Top of Provided records

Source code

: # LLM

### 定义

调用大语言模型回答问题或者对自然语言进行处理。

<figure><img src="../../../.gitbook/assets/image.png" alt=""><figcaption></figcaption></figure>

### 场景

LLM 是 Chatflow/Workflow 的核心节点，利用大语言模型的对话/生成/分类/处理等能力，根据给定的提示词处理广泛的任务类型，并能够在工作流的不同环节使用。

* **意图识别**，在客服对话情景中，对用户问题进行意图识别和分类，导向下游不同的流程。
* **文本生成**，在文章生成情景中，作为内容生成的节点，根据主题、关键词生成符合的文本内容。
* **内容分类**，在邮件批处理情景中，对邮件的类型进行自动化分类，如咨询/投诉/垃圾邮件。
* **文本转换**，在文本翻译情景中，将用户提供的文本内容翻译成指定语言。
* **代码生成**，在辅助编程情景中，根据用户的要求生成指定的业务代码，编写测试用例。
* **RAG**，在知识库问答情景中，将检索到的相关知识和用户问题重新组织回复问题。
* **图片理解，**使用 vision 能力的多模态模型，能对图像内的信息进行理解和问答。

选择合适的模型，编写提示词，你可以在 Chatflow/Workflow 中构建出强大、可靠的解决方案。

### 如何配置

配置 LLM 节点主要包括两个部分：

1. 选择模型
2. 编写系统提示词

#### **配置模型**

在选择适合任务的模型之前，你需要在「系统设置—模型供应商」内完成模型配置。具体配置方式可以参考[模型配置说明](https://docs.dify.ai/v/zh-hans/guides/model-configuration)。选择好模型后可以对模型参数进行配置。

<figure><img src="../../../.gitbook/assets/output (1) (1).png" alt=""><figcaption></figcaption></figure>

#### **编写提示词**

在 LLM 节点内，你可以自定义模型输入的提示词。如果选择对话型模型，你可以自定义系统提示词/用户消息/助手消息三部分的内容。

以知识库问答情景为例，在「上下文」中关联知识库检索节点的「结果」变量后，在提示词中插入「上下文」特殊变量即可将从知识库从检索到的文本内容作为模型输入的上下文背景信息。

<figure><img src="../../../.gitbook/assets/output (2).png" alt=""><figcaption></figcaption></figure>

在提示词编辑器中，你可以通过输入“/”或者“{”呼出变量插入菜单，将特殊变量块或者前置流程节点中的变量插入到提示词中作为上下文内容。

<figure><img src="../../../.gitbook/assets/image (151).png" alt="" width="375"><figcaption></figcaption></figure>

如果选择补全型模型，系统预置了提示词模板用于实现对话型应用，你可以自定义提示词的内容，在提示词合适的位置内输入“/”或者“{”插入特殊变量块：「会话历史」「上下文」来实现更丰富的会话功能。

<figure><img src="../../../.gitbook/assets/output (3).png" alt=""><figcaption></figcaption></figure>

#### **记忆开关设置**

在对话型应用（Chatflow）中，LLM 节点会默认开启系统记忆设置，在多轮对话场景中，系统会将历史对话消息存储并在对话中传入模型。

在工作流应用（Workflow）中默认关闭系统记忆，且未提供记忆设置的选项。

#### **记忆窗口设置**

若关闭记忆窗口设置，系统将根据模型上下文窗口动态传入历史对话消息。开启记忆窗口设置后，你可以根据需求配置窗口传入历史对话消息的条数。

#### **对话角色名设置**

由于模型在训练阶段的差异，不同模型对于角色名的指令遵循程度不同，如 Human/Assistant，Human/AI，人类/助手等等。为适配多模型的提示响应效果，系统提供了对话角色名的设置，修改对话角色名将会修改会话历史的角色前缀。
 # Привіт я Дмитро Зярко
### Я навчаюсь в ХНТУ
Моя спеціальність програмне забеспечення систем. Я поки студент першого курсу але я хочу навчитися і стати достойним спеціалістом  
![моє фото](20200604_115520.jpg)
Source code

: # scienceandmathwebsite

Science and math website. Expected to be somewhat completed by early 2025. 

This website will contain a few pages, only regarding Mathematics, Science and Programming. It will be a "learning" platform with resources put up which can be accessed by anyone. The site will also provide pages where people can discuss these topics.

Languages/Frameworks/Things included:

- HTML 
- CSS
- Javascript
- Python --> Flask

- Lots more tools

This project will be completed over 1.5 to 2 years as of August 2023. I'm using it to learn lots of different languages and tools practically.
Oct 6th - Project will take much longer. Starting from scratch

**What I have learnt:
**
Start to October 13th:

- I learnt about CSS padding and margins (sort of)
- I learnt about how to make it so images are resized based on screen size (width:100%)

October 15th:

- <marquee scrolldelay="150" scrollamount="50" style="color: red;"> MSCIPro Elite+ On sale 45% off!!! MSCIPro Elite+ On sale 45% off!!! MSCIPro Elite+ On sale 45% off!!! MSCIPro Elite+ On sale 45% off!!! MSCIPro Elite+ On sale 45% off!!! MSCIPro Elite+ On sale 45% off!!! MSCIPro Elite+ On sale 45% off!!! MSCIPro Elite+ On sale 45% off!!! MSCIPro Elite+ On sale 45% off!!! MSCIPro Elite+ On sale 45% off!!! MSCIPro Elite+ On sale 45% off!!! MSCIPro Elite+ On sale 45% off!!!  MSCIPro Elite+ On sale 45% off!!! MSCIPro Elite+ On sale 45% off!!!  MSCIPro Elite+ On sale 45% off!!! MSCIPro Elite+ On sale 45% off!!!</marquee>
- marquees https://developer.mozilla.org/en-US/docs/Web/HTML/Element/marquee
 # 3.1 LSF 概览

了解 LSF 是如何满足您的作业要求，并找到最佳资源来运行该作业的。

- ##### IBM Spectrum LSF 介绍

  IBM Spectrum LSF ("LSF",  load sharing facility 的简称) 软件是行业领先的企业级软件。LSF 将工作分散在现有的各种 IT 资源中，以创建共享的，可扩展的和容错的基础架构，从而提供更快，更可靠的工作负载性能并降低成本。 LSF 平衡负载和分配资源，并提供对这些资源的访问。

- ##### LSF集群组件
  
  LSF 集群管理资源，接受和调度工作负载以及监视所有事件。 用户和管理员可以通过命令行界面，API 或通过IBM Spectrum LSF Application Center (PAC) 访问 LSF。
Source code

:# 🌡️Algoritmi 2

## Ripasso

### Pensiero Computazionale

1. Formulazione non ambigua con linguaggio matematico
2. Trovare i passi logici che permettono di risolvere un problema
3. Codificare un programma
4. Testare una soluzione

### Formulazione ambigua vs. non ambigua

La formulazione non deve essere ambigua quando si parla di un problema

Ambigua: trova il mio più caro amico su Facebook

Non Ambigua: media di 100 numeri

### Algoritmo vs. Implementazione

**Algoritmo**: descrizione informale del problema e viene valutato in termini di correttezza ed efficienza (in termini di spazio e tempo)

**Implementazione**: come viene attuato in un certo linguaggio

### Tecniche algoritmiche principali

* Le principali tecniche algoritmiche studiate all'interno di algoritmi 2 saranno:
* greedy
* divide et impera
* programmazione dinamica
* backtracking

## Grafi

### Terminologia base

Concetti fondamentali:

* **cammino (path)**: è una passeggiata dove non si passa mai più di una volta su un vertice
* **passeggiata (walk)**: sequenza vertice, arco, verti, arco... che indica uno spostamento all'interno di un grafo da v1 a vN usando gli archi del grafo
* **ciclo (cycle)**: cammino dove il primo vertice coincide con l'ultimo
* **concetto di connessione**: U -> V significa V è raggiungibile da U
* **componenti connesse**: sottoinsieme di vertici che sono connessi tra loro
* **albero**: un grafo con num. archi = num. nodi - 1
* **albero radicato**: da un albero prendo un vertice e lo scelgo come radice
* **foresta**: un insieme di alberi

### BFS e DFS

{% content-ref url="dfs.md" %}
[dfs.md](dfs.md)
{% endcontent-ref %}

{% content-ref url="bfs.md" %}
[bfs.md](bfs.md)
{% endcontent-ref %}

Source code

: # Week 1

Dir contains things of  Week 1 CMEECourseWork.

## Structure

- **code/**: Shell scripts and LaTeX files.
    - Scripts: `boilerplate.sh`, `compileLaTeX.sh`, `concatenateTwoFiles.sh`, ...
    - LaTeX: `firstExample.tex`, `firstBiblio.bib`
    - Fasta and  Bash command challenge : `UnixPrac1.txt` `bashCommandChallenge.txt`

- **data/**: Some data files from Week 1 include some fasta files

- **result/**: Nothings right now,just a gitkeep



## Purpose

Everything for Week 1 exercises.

Bottom of Provided records

▶ **Activity**:
Above are the records. Copy every line in them holding "Implementazione".

▶ **Your response**:
### Algoritmo vs. Implementazione
**Implementazione**: come viene attuato in un certo linguaggio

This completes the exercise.